The tasks
[1] In the interview, what social obligation does Mazhar ul Islam say has been successfully resisted so far?
[2] Do these statements agree with the interview? Answer yes or no for each, quoting the deciding words. (a) Mazhar ul Islam considers an e-mail more valuable than a handwritten letter. (b) Mazhar ul Islam writes socio-political analysis in newspapers. (c) Mazhar ul Islam's books sell better in rural Sindh and the Saraiki belt.
[3] Can you sum up the interview in two sentences?

Text provided
%%
TNS: But science can also be a subject of literary writing.

Mazhar ul Islam: Yes, it can be. I am not against science or scientific inventions. But somehow I am not comfortable with the consequences of many scientific developments on human societies. So far, I have successfully resisted the social obligation to carry a mobile phone. I think a handwritten letter is more valuable than an e-mail. The accelerated speed of communication does not necessarily mean we have become better communicators. I think the system through which  lovers exchanged secret messages in villages before the arrival of the mobile phone and email were more sophisticated. In that system, you had to be aware of the minutest change in the glint of the eyes of your lover. You could not talk openly so you had to write a note on a piece of paper and crumple it into a tight ball and throw it through the  window and pray that only your lover picks it up. These days both you and your lover will have a mobile. You may be sitting with your lover and he or she may not be present there because of the mobile phone. What is the use of all these communication devices if people are not present in their relationships? All of my work is an attempt to protect the original purity of human relationships.

 

TNS: This comes across as an attitude similar to the Luddites' distrust of machine-based production in England.

Mazhar ul Islam: It may be so. I am just concerned with the consequences of scientific rationality on human relationships. I prefer sentimentality and emotions over calculations and categorizations. My writings are metaphorical, magical, allegorical, and filled with emotions. I do not write cold, detached prose. I put in a lot of similes and figures of speech and try to make my sentences as multi-dimensional as life itself. I do not even write socio-political analysis in newspapers like many other writers do. I try to live in this emotive world of stories which I have created for myself and my readers. Maybe that is why my books sell better in rural Sindh and the Saraiki belt. I am not as popular among urban readers of Lahore or Karachi as I am among the rural ones.
%%
Extracted data
%%
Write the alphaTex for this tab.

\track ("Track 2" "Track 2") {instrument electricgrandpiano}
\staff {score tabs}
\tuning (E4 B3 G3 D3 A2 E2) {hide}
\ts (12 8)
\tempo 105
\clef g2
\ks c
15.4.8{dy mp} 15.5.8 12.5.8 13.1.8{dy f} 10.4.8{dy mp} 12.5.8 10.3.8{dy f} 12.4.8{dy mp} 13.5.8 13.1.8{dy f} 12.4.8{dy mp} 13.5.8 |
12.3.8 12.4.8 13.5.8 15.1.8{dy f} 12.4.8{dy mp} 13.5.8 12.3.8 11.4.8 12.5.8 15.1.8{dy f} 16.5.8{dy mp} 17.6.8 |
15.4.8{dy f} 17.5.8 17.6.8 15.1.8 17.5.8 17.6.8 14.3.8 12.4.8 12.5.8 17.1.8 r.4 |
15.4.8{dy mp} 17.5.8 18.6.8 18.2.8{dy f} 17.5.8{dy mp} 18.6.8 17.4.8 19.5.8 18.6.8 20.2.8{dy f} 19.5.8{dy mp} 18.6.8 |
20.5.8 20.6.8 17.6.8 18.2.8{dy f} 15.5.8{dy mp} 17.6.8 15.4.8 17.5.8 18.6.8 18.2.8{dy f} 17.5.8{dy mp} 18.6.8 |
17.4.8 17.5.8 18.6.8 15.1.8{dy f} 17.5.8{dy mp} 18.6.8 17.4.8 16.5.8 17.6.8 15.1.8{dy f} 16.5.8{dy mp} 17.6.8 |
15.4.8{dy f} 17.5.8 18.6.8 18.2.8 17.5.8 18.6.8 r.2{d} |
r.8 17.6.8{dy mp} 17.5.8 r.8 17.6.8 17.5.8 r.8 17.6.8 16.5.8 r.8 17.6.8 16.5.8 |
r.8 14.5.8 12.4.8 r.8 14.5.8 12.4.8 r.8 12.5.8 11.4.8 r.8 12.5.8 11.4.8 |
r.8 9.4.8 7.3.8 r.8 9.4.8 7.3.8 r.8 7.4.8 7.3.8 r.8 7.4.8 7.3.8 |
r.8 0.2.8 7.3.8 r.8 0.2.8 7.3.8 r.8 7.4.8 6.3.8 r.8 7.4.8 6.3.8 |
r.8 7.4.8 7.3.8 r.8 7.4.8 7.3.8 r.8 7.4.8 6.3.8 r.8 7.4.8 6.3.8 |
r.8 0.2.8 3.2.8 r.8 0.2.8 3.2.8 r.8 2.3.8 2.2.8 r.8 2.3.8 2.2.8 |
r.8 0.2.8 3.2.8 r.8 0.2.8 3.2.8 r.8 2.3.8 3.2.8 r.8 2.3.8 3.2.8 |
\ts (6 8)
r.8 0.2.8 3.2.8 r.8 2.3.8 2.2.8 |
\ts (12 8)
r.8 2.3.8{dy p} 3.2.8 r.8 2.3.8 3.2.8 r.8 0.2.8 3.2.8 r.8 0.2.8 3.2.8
%%
Answer list
[1] Carrying a mobile phone.

[2]
(a) No: "I think a handwritten letter is more valuable than an e-mail."
(b) No: "I do not even write socio-political analysis in newspapers like many other writers do."
(c) Yes: "Maybe that is why my books sell better in rural Sindh and the Saraiki belt."

[3] Mazhar ul Islam says science can be a subject of literary writing and is not opposed to science itself, but is uncomfortable with how scientific developments affect human relationships, valuing handwritten letters and the secret notes lovers once exchanged in villages over mobile phones and e-mail. Mazhar ul Islam describes writing that is metaphorical, allegorical and emotional rather than cold and detached, and notes being more popular with rural readers than with urban readers in Lahore or Karachi.